Access and movement of data
Patient health data is transferred between multiple users (such as physicians, pharmaceutical companies, life insurance companies, etc.) for a variety of reasons. However, the patient continues to be the sole owner of this data. Throughout this process, it must be ensured that the integrity of the data is not compromised. The scope of access that these users have to the data has to be limited basis their requirement. Access to the data (in terms of viewing, editing, etc) should be provided to the user only basis his/her purpose of utilising the data.
In case of breaches
Medical organisations should constantly take measures to strengthen their security systems and network security. However, there have been cases earlier where valuable patient information has been exposed by organisations due to data breaches, which can lead to public fall outs and lack of trust among all the users involved.

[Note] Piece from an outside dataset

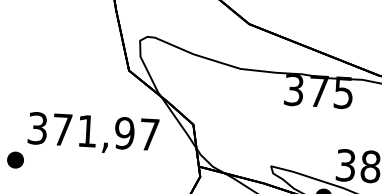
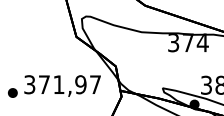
text: (343, 92) -> (202, 42), 375 -> 374
text: (93, 132) -> (62, 85), moved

As mentioned earlier, a designated team to handle such breaches will help take quick action and minimise the risks involved. The remedial measures will also be dependent on the national laws with respect to data privacy. The core focus of the organisation should be to take the necessary steps to rebuild the trust of the groups involved in the case of such incidents.
With the nation on the path of digitising the health records of all individuals under one health identification, it has become vital now, more than ever, for organisations like diagnostics centres to refortify their data management systems and be the best examples in matters of data privacy.
Effective data management can help in value-based healthcare outcomes; but special impetus to be given on safeguarding the privacy and security of personal medical information due to the sensitive nature of the data.